Audi Kumamotoにエンジン制御コンピュータプログラムのヴァージョンアップに行く
1時間ほど待っている間にAudi 月刊誌に目を通す 興味深い文章発見・・
(H)
「美しいカラダと、その進化」
人類は、実は、「きもちの良いほう」つまり、より「官能」のほうへ進化しているのだと言う人がいる。
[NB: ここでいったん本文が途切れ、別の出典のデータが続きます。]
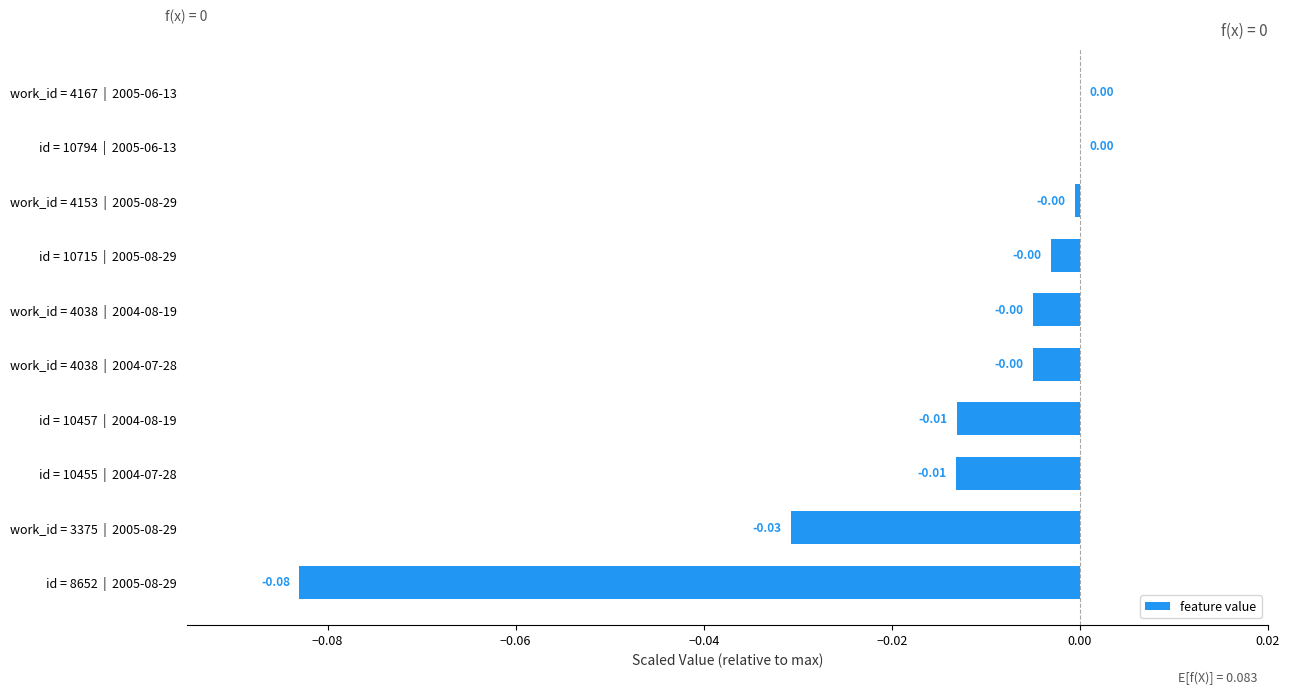

Which has a higher value, id = 10455  |  2004-07-28 or id = 10715  |  2005-08-29?

id = 10715  |  2005-08-29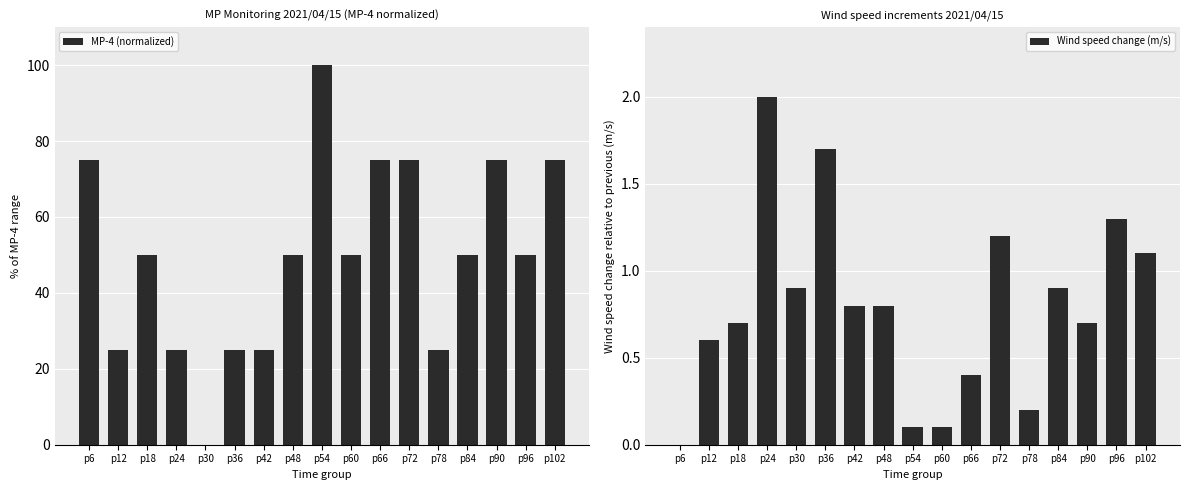

Which series has the widest spread of values?

MP-4 (normalized)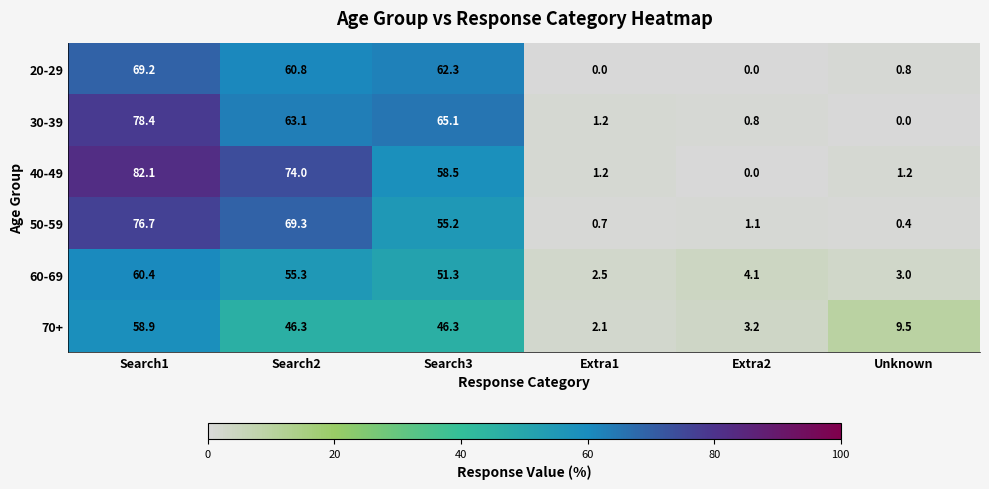

Is the value of 20-29 at Search3 greater than the value of 70+ at Search3?

Yes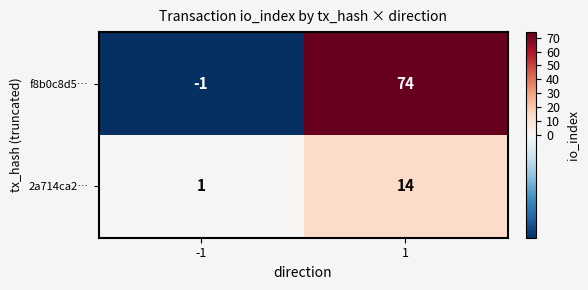

What is the sum of all 2a714ca2… values?

15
かくいう僕もその論者であるが、かつての「生存競争」や「適応」が絶対的なダーウィン進化論至上主義の世ならば、眉をひそめられただろう。
かつて、アンビエントミュージックの祖であるブライアン・イーノに会った時、彼は「アートと食などの官能を比較する科学を、人間文明はなぜ発展させてこなかったのだろう」と言った。彼は光の中で恍惚とした体験や、香水の開発の構想を長い時間かけて、その実感を話してくれた。確かに。人類は、とても大切なことをすっかりわすれ議論し続けてきたのだと僕は思った。
快楽が、生きものを進化させていく。
いや、科学はまだ追いついていないのだろう。美しい色に変容する、発情期の魚や鳥を見るにつけ、実は人間だって、その要因があってこそ、ファッションやデザインを進化させてきたに違いないのだ。美とは、普遍の答えを出すことではなく、長く、そしてゆるやかに変わっていく、快楽の味わいにあるのだと、やっと人は気づきだした。現代アートの世界は、「個性」の違いを求め続けて、そのあげくスタイルのデッドエンドにたどりついてしまったようなところさえある。しかし僕は最近、人も自然の造形、そのエロスを味わえる年齢に達したのではないかと思うことがある。川の水流が長い時をかけ、石をすばらしい曲面体に磨きあげてゆくことにこそ重要な発見があると。
美しいカラダ、それは女性であれ男性であれ、すべての人が今もっとも大切だと思うことだろう。そして多くの人は、ナチュラルでエロティックであるためには、愛の力が不可欠だとも知っている。愛でること、愛でられること。今、その力がデザインとなり、私たちは進化していく。